▸ What the task requires: Reproduce every line of the records below verbatim, preserving their original order.
___ Supplied material ___
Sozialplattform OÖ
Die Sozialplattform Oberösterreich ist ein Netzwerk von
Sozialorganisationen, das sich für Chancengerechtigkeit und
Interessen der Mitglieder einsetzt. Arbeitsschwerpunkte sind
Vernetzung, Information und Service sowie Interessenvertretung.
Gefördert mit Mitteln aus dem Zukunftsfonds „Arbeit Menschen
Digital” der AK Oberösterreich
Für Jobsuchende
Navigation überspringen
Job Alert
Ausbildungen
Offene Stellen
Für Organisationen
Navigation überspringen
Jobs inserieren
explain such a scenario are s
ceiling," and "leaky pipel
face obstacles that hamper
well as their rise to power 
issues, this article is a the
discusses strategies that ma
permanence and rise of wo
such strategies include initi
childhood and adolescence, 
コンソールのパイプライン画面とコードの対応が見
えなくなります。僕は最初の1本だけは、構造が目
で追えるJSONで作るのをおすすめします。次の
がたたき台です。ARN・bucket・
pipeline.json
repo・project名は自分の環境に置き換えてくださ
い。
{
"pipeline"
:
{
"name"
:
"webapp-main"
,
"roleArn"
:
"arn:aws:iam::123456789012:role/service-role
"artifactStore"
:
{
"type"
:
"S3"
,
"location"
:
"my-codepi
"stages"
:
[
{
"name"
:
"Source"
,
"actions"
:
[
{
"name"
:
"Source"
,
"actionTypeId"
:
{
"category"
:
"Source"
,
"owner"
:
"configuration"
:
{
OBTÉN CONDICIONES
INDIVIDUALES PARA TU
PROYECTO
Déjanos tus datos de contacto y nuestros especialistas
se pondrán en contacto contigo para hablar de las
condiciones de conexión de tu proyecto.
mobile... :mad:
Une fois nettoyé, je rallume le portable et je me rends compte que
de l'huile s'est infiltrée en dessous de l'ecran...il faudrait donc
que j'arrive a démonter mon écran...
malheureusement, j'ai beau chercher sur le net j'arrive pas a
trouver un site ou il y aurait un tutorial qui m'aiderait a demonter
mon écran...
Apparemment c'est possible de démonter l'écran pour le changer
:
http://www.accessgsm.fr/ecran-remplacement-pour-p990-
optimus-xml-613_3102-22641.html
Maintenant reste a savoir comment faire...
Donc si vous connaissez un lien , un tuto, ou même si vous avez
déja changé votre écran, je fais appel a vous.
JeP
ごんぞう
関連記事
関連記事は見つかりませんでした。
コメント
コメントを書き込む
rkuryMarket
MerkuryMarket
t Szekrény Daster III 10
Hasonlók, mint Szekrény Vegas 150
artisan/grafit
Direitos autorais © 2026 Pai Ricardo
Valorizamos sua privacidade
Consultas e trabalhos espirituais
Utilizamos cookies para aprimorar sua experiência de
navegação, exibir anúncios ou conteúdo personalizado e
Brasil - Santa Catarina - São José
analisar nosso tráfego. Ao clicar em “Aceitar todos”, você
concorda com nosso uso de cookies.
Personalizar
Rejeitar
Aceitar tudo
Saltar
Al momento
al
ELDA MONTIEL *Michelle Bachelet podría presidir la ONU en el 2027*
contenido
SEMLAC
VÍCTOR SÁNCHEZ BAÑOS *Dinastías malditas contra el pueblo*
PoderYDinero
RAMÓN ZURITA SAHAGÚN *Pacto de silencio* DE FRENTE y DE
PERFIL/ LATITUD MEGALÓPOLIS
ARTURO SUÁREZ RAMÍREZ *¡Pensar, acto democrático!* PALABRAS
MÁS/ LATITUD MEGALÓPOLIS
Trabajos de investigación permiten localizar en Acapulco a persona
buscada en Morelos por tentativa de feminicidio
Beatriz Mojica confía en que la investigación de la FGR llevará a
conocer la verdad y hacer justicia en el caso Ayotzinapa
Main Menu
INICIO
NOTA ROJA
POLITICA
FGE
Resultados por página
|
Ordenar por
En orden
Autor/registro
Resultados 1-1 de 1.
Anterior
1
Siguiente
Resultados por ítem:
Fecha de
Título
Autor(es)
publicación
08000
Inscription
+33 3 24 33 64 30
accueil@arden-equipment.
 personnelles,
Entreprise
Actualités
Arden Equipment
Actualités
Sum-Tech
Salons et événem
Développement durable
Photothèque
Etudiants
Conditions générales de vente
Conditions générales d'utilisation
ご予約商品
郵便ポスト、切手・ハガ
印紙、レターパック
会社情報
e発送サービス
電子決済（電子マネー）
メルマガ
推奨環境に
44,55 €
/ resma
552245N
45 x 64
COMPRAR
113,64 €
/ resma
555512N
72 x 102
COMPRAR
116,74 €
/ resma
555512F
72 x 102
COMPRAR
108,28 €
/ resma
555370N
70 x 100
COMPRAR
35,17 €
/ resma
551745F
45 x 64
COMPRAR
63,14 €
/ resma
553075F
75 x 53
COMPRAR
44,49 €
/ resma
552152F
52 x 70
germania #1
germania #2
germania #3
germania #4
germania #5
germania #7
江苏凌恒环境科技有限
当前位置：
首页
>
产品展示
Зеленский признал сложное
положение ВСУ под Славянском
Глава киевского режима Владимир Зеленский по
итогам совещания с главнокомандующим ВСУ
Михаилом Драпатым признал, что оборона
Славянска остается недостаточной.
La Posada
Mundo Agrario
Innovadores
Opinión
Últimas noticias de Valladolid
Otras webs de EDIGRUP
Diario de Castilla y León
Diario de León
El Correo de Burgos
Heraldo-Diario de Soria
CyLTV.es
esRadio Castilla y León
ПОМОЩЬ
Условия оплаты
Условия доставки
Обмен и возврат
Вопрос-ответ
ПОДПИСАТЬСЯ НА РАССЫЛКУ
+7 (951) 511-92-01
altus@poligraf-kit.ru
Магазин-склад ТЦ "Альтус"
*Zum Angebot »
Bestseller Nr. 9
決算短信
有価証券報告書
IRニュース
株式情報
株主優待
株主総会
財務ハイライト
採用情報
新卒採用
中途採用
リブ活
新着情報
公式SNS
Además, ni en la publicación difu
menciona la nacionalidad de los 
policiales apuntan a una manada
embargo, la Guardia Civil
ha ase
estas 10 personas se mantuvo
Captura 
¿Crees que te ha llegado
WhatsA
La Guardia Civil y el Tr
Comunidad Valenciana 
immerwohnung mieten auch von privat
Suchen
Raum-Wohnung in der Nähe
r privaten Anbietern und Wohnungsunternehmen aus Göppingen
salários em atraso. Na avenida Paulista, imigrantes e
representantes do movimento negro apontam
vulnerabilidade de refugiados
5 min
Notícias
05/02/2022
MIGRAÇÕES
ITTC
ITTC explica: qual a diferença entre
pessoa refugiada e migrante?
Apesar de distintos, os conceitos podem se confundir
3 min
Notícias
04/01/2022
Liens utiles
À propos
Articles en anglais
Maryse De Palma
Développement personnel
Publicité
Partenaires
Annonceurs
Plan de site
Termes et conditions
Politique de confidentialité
___
▸ Solved problem:
Sozialplattform OÖ
Die Sozialplattform Oberösterreich ist ein Netzwerk von
Sozialorganisationen, das sich für Chancengerechtigkeit und
Interessen der Mitglieder einsetzt. Arbeitsschwerpunkte sind
Vernetzung, Information und Service sowie Interessenvertretung.
Gefördert mit Mitteln aus dem Zukunftsfonds „Arbeit Menschen
Digital” der AK Oberösterreich
Für Jobsuchende
Navigation überspringen
Job Alert
Ausbildungen
Offene Stellen
Für Organisationen
Navigation überspringen
Jobs inserieren
explain such a scenario are s
ceiling," and "leaky pipel
face obstacles that hamper
well as their rise to power 
issues, this article is a the
discusses strategies that ma
permanence and rise of wo
such strategies include initi
childhood and adolescence, 
コンソールのパイプライン画面とコードの対応が見
えなくなります。僕は最初の1本だけは、構造が目
で追えるJSONで作るのをおすすめします。次の
がたたき台です。ARN・bucket・
pipeline.json
repo・project名は自分の環境に置き換えてくださ
い。
{
"pipeline"
:
{
"name"
:
"webapp-main"
,
"roleArn"
:
"arn:aws:iam::123456789012:role/service-role
"artifactStore"
:
{
"type"
:
"S3"
,
"location"
:
"my-codepi
"stages"
:
[
{
"name"
:
"Source"
,
"actions"
:
[
{
"name"
:
"Source"
,
"actionTypeId"
:
{
"category"
:
"Source"
,
"owner"
:
"configuration"
:
{
OBTÉN CONDICIONES
INDIVIDUALES PARA TU
PROYECTO
Déjanos tus datos de contacto y nuestros especialistas
se pondrán en contacto contigo para hablar de las
condiciones de conexión de tu proyecto.
mobile... :mad:
Une fois nettoyé, je rallume le portable et je me rends compte que
de l'huile s'est infiltrée en dessous de l'ecran...il faudrait donc
que j'arrive a démonter mon écran...
malheureusement, j'ai beau chercher sur le net j'arrive pas a
trouver un site ou il y aurait un tutorial qui m'aiderait a demonter
mon écran...
Apparemment c'est possible de démonter l'écran pour le changer
:
http://www.accessgsm.fr/ecran-remplacement-pour-p990-
optimus-xml-613_3102-22641.html
Maintenant reste a savoir comment faire...
Donc si vous connaissez un lien , un tuto, ou même si vous avez
déja changé votre écran, je fais appel a vous.
JeP
ごんぞう
関連記事
関連記事は見つかりませんでした。
コメント
コメントを書き込む
rkuryMarket
MerkuryMarket
t Szekrény Daster III 10
Hasonlók, mint Szekrény Vegas 150
artisan/grafit
Direitos autorais © 2026 Pai Ricardo
Valorizamos sua privacidade
Consultas e trabalhos espirituais
Utilizamos cookies para aprimorar sua experiência de
navegação, exibir anúncios ou conteúdo personalizado e
Brasil - Santa Catarina - São José
analisar nosso tráfego. Ao clicar em “Aceitar todos”, você
concorda com nosso uso de cookies.
Personalizar
Rejeitar
Aceitar tudo
Saltar
Al momento
al
ELDA MONTIEL *Michelle Bachelet podría presidir la ONU en el 2027*
contenido
SEMLAC
VÍCTOR SÁNCHEZ BAÑOS *Dinastías malditas contra el pueblo*
PoderYDinero
RAMÓN ZURITA SAHAGÚN *Pacto de silencio* DE FRENTE y DE
PERFIL/ LATITUD MEGALÓPOLIS
ARTURO SUÁREZ RAMÍREZ *¡Pensar, acto democrático!* PALABRAS
MÁS/ LATITUD MEGALÓPOLIS
Trabajos de investigación permiten localizar en Acapulco a persona
buscada en Morelos por tentativa de feminicidio
Beatriz Mojica confía en que la investigación de la FGR llevará a
conocer la verdad y hacer justicia en el caso Ayotzinapa
Main Menu
INICIO
NOTA ROJA
POLITICA
FGE
Resultados por página
|
Ordenar por
En orden
Autor/registro
Resultados 1-1 de 1.
Anterior
1
Siguiente
Resultados por ítem:
Fecha de
Título
Autor(es)
publicación
08000
Inscription
+33 3 24 33 64 30
accueil@arden-equipment.
 personnelles,
Entreprise
Actualités
Arden Equipment
Actualités
Sum-Tech
Salons et événem
Développement durable
Photothèque
Etudiants
Conditions générales de vente
Conditions générales d'utilisation
ご予約商品
郵便ポスト、切手・ハガ
印紙、レターパック
会社情報
e発送サービス
電子決済（電子マネー）
メルマガ
推奨環境に
44,55 €
/ resma
552245N
45 x 64
COMPRAR
113,64 €
/ resma
555512N
72 x 102
COMPRAR
116,74 €
/ resma
555512F
72 x 102
COMPRAR
108,28 €
/ resma
555370N
70 x 100
COMPRAR
35,17 €
/ resma
551745F
45 x 64
COMPRAR
63,14 €
/ resma
553075F
75 x 53
COMPRAR
44,49 €
/ resma
552152F
52 x 70
germania #1
germania #2
germania #3
germania #4
germania #5
germania #7
江苏凌恒环境科技有限
当前位置：
首页
>
产品展示
Зеленский признал сложное
положение ВСУ под Славянском
Глава киевского режима Владимир Зеленский по
итогам совещания с главнокомандующим ВСУ
Михаилом Драпатым признал, что оборона
Славянска остается недостаточной.
La Posada
Mundo Agrario
Innovadores
Opinión
Últimas noticias de Valladolid
Otras webs de EDIGRUP
Diario de Castilla y León
Diario de León
El Correo de Burgos
Heraldo-Diario de Soria
CyLTV.es
esRadio Castilla y León
ПОМОЩЬ
Условия оплаты
Условия доставки
Обмен и возврат
Вопрос-ответ
ПОДПИСАТЬСЯ НА РАССЫЛКУ
+7 (951) 511-92-01
altus@poligraf-kit.ru
Магазин-склад ТЦ "Альтус"
*Zum Angebot »
Bestseller Nr. 9
決算短信
有価証券報告書
IRニュース
株式情報
株主優待
株主総会
財務ハイライト
採用情報
新卒採用
中途採用
リブ活
新着情報
公式SNS
Además, ni en la publicación difu
menciona la nacionalidad de los 
policiales apuntan a una manada
embargo, la Guardia Civil
ha ase
estas 10 personas se mantuvo
Captura 
¿Crees que te ha llegado
WhatsA
La Guardia Civil y el Tr
Comunidad Valenciana 
immerwohnung mieten auch von privat
Suchen
Raum-Wohnung in der Nähe
r privaten Anbietern und Wohnungsunternehmen aus Göppingen
salários em atraso. Na avenida Paulista, imigrantes e
representantes do movimento negro apontam
vulnerabilidade de refugiados
5 min
Notícias
05/02/2022
MIGRAÇÕES
ITTC
ITTC explica: qual a diferença entre
pessoa refugiada e migrante?
Apesar de distintos, os conceitos podem se confundir
3 min
Notícias
04/01/2022
Liens utiles
À propos
Articles en anglais
Maryse De Palma
Développement personnel
Publicité
Partenaires
Annonceurs
Plan de site
Termes et conditions
Politique de confidentialité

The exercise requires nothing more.